▶ [Problem requirements]
Below are records with pictures in them. Output exactly the lines from the one with "middle dip: (336, 291)" through the one with "ring dip: (301, 339)", both included, and leave every picture out; give only those lines.

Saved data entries
>>>
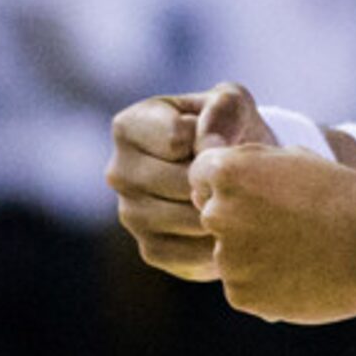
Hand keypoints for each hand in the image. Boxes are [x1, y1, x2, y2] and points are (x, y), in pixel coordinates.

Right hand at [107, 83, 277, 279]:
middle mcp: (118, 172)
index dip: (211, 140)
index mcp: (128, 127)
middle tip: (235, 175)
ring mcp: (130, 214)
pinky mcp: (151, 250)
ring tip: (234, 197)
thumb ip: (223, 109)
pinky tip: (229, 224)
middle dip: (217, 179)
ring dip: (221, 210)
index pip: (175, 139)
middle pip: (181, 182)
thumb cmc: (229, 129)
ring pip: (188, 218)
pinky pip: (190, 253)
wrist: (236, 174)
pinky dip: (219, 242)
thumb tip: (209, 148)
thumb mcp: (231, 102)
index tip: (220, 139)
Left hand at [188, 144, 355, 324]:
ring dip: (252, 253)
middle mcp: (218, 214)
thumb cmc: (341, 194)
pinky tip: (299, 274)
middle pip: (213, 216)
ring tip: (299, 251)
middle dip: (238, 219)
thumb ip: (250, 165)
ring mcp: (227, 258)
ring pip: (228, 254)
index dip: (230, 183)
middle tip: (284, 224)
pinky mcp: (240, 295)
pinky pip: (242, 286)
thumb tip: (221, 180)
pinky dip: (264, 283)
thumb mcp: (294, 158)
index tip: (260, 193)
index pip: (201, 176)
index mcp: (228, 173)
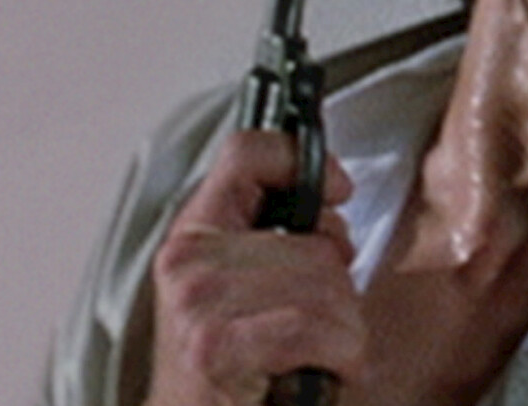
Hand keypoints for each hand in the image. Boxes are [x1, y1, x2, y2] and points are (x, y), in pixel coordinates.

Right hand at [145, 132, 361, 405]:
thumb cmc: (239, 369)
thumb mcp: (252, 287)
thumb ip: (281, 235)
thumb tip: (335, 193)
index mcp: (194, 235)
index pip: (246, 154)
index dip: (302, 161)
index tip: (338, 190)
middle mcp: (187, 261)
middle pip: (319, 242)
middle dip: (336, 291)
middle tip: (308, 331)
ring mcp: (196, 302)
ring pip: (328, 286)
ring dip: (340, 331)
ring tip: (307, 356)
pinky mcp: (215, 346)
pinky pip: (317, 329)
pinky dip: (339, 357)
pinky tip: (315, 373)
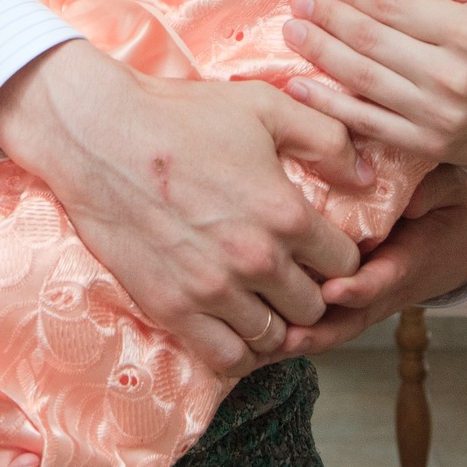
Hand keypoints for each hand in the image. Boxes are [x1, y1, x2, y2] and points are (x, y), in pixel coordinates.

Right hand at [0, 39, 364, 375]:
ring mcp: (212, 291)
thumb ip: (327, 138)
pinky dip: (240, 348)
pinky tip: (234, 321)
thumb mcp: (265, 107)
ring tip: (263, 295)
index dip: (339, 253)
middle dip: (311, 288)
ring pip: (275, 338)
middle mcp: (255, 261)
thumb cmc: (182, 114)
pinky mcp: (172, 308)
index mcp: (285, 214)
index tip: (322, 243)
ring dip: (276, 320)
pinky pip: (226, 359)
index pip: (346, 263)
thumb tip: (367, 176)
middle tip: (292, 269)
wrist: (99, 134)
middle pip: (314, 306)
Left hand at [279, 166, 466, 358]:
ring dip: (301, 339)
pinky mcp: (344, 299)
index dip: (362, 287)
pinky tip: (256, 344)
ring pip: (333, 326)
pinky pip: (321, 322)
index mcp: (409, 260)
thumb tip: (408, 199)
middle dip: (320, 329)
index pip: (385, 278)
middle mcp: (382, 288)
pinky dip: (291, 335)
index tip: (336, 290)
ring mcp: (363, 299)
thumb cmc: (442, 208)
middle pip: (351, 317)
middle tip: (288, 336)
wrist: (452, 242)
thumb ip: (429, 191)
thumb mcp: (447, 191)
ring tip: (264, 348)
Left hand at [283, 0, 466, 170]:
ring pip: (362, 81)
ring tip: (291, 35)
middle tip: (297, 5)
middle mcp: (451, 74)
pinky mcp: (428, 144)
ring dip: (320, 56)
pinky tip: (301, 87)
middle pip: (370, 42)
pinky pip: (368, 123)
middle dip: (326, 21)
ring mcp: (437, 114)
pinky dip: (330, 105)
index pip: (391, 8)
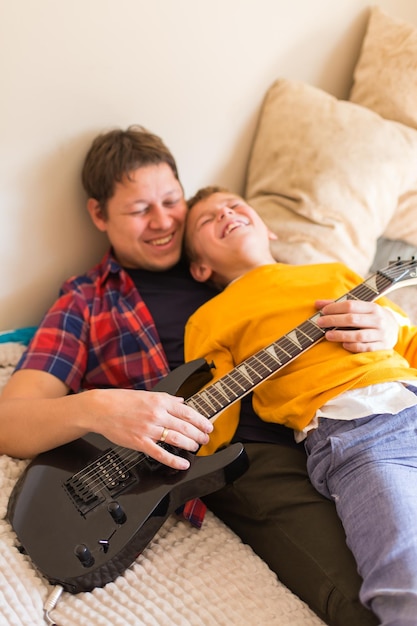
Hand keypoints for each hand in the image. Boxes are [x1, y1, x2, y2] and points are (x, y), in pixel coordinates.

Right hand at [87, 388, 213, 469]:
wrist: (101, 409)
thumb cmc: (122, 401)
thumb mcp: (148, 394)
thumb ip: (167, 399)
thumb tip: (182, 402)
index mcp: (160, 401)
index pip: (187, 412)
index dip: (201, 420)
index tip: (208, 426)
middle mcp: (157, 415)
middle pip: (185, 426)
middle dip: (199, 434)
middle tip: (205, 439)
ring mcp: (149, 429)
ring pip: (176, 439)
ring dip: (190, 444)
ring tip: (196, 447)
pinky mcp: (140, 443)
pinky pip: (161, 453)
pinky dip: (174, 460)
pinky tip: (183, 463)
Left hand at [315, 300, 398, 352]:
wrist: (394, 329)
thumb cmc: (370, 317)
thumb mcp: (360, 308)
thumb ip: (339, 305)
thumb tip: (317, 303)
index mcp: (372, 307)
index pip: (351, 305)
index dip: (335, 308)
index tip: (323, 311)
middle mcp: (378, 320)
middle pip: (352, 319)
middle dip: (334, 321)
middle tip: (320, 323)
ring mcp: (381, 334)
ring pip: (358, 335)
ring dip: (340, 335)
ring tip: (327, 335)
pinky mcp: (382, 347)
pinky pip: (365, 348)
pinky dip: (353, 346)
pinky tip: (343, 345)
<<<
▶ [Your response]
middle dip: (336, 291)
middle tip: (308, 331)
ring mcp: (196, 302)
ring pip: (328, 286)
ring dip: (340, 331)
ring tip: (307, 356)
pinky mcp: (215, 346)
pinky pip: (317, 329)
pinky dip: (339, 357)
pinky tip: (315, 373)
Hand keypoints for each hand in the image. Boxes are [x1, y1, x2, y2] and points are (x, y), in pixel coordinates.

Right hand at [0, 39, 364, 375]:
ring mcp: (212, 291)
thumb ip: (327, 138)
pinky dip: (240, 348)
pinky tip: (234, 321)
thumb mcp: (265, 107)
ring tip: (263, 295)
index dip: (339, 253)
middle dip: (311, 288)
ring pip: (275, 338)
middle mcp: (255, 261)
thumb cmc: (182, 114)
pinky mcp: (172, 308)
index mcp: (285, 214)
index tip: (322, 243)
ring dip: (276, 320)
pinky pip: (226, 359)
index pip: (346, 263)
thumb tip: (367, 176)
middle tip: (292, 269)
wrist: (99, 134)
middle pip: (314, 306)
Left hand at [279, 166, 466, 358]:
ring dip: (301, 339)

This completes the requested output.